In pondering the future of funding for roads, state governments have two primary goals: sustainability and fairness.
With that in mind, Washington is undertaking a bit of an experiment. State officials are seeking 2,000 volunteers for a pilot program to test the effectiveness of having drivers pay taxes based upon miles driven instead of the traditional measure of gasoline purchased. The 12-month experiment, scheduled to begin next year, is a harbinger for vast changes in how states collect money for the construction and maintenance of roads — changes that quickly are becoming necessary.
For decades, the primary method of transportation funding has been through a gas tax. In Washington, the rate is 49.4 cents per gallon — the second-highest in the nation behind Pennsylvania. Now, before you start complaining about how the state is over-taxing residents, keep in mind that Washington does not have an income tax — and that money for paving and building roads must come from someplace. Roads, which are necessary for a thriving economy and a high quality of life for residents, do not come cheap.
The gas-tax method of raising money is losing its sustainability, thanks to fuel-efficient vehicles and the growing popularity of electric cars. A state study a few years ago estimated that between 2018 and 2040, gas-tax revenue in Washington will drop 10 percent despite a growing population and an increase in miles driven. Other studies have predicted an even sharper decline.
The gas tax also is losing ground in terms of fairness. As drivers of electric cars avoid contributing to gas-tax revenue, they continue to add to the wear and tear on roads. If somebody drives a Tesla, they are admirably working to reduce carbon emissions, but they still should help pay for the roads they use.
A per-mile tax would address both sustainability and fairness, and Washington is wise to study that possibility. Participants in the pilot program will have four options for reporting mileage, ranging from odometer readings to using high-tech measurements through GPS or smartphone apps. In this regard, Washington is following the lead of several other states that have recognized the need to wean themselves off of gas taxes. Oregon started a pilot program in 2012, with up to 5,000 volunteers paying 1.5 cents per mile in lieu of the state gas tax; next year, a three-month test will take place along the Interstate 95 corridor in Pennsylvania and Delaware.
While a mileage tax is the wave of the future, there are some roadblocks. Critics worry about privacy issues involved with having the state track miles driven and, perhaps, where drivers are going. And the issue of out-of-state visitors using Washington roads but not helping to pay for them presents a conundrum if the state unilaterally adopts a per-mile tax.

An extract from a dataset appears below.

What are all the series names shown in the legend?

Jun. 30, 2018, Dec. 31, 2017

Eventually, the solution will be a nationwide mileage tax to replace both state and federal gas taxes. The federal tax of 18.4 cents per gallon has remained unchanged since 1993 and has lost much of its purchasing power for supporting interstate highways and bridges. Only through a national mileage tax will the issues of sustainability and fairness be effectively addressed at both the state and federal levels.
In the meantime, Washington’s pilot program will provide data for assessing the most effective way to replace the gas tax that quickly is becoming obsolete. The experiment will be instructive as states prepare for the future of transportation funding.